>>>>

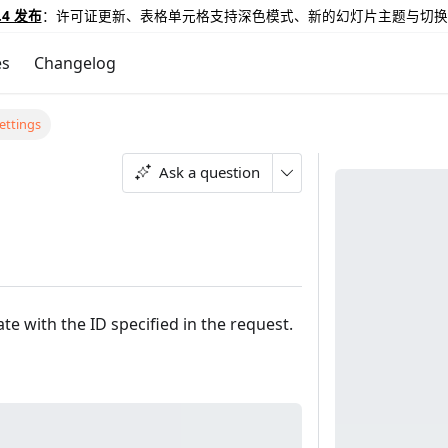
.4 发布
：许可证更新、表格单元格支持深色模式、新的幻灯片主题与切换
es
Changelog
settings
Ask a question
te with the ID specified in the request.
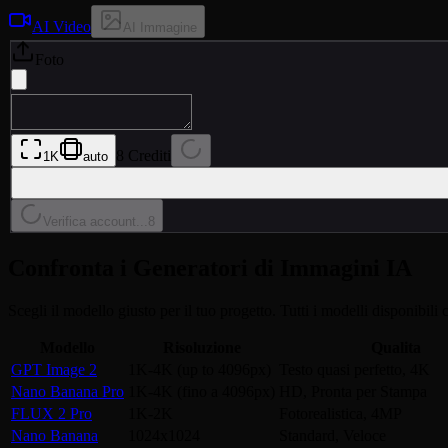
AI Video
AI Immagine
Foto
8 Crediti
1K
auto
Verifica account...
8
Confronta i Generatori di Immagini IA
Scegli il modello giusto per il tuo progetto. Tutti i modelli disponibili c
Modello
Risoluzione
Qualita
GPT Image 2
1K-4K (up to 4096px)
Testo quasi perfetto, 4K
Nano Banana Pro
1K-4K (fino a 4096px)
HD, Pronta per Stampa
FLUX 2 Pro
1K-2K
Fotorealistica, 4MP
Nano Banana
1024x1024
Standard, Veloce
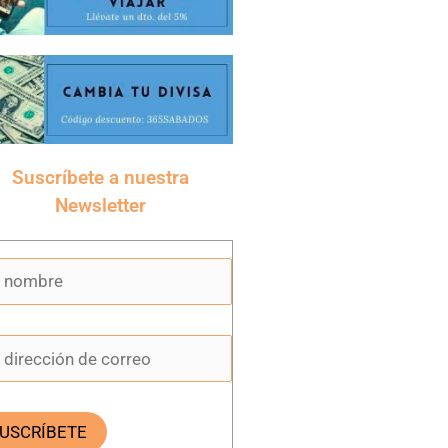
Suscríbete a nuestra
Newsletter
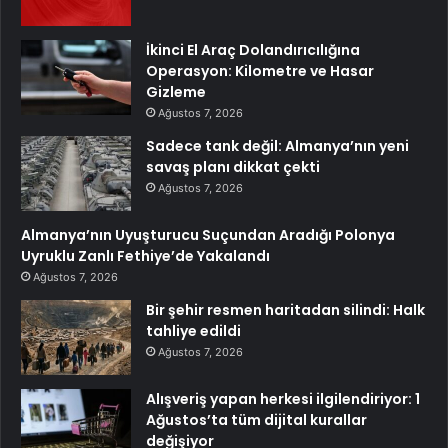
İkinci El Araç Dolandırıcılığına
Operasyon: Kilometre ve Hasar
Gizleme
Ağustos 7, 2026
Sadece tank değil: Almanya’nın yeni
savaş planı dikkat çekti
Ağustos 7, 2026
Almanya’nın Uyuşturucu Suçundan Aradığı Polonya
Uyruklu Zanlı Fethiye’de Yakalandı
Ağustos 7, 2026
Bir şehir resmen haritadan silindi: Halk
tahliye edildi
Ağustos 7, 2026
Alışveriş yapan herkesi ilgilendiriyor: 1
Ağustos’ta tüm dijital kurallar
değişiyor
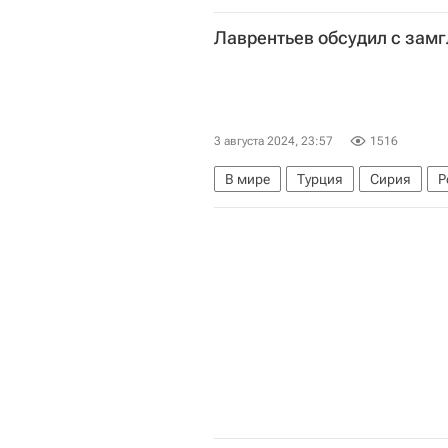
Рафах (провинция)
Израиль
Лаврентьев обсудил с зам
3 августа 2024, 23:57
1516
В мире
Турция
Сирия
Р
Хакан Фидан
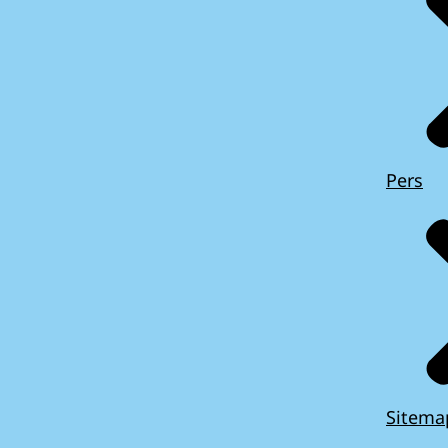
Pers
Sitema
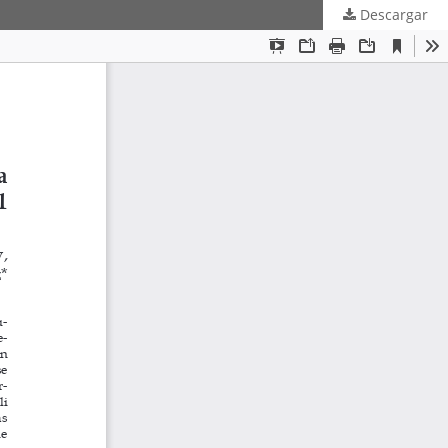
Descargar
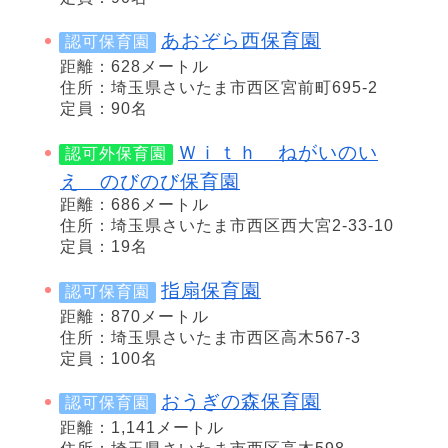
あおぞら西保育園
認可保育園
距離：628メートル
住所：埼玉県さいたま市西区宮前町695-2
定員：90名
Ｗｉｔｈ ねがいのい
認可外保育園
え のびのび保育園
距離：686メートル
住所：埼玉県さいたま市西区西大宮2-33-10
定員：19名
指扇保育園
認可保育園
距離：870メートル
住所：埼玉県さいたま市西区高木567-3
定員：100名
おうぎの森保育園
認可保育園
距離：1,141メートル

<<<<

#### [TASK DESCRIPTION]
Return every line of the records above word for word, leaving out the lines that stand for pictures.

#### [ANSWER FOR THE TASK]
.4 发布
：许可证更新、表格单元格支持深色模式、新的幻灯片主题与切换
es
Changelog
settings
Ask a question
te with the ID specified in the request.
AI Video
AI Immagine
Foto
8 Crediti
1K
auto
Verifica account...
8
Confronta i Generatori di Immagini IA
Scegli il modello giusto per il tuo progetto. Tutti i modelli disponibili c
Modello
Risoluzione
Qualita
GPT Image 2
1K-4K (up to 4096px)
Testo quasi perfetto, 4K
Nano Banana Pro
1K-4K (fino a 4096px)
HD, Pronta per Stampa
FLUX 2 Pro
1K-2K
Fotorealistica, 4MP
Nano Banana
1024x1024
Standard, Veloce
Suscríbete a nuestra
Newsletter
İkinci El Araç Dolandırıcılığına
Operasyon: Kilometre ve Hasar
Gizleme
Ağustos 7, 2026
Sadece tank değil: Almanya’nın yeni
savaş planı dikkat çekti
Ağustos 7, 2026
Almanya’nın Uyuşturucu Suçundan Aradığı Polonya
Uyruklu Zanlı Fethiye’de Yakalandı
Ağustos 7, 2026
Bir şehir resmen haritadan silindi: Halk
tahliye edildi
Ağustos 7, 2026
Alışveriş yapan herkesi ilgilendiriyor: 1
Ağustos’ta tüm dijital kurallar
değişiyor
Рафах (провинция)
Израиль
Лаврентьев обсудил с зам
3 августа 2024, 23:57
1516
В мире
Турция
Сирия
Р
Хакан Фидан
Pers
Sitema
Descargar
あおぞら西保育園
認可保育園
距離：628メートル
住所：埼玉県さいたま市西区宮前町695-2
定員：90名
Ｗｉｔｈ ねがいのい
認可外保育園
え のびのび保育園
距離：686メートル
住所：埼玉県さいたま市西区西大宮2-33-10
定員：19名
指扇保育園
認可保育園
距離：870メートル
住所：埼玉県さいたま市西区高木567-3
定員：100名
おうぎの森保育園
認可保育園
距離：1,141メートル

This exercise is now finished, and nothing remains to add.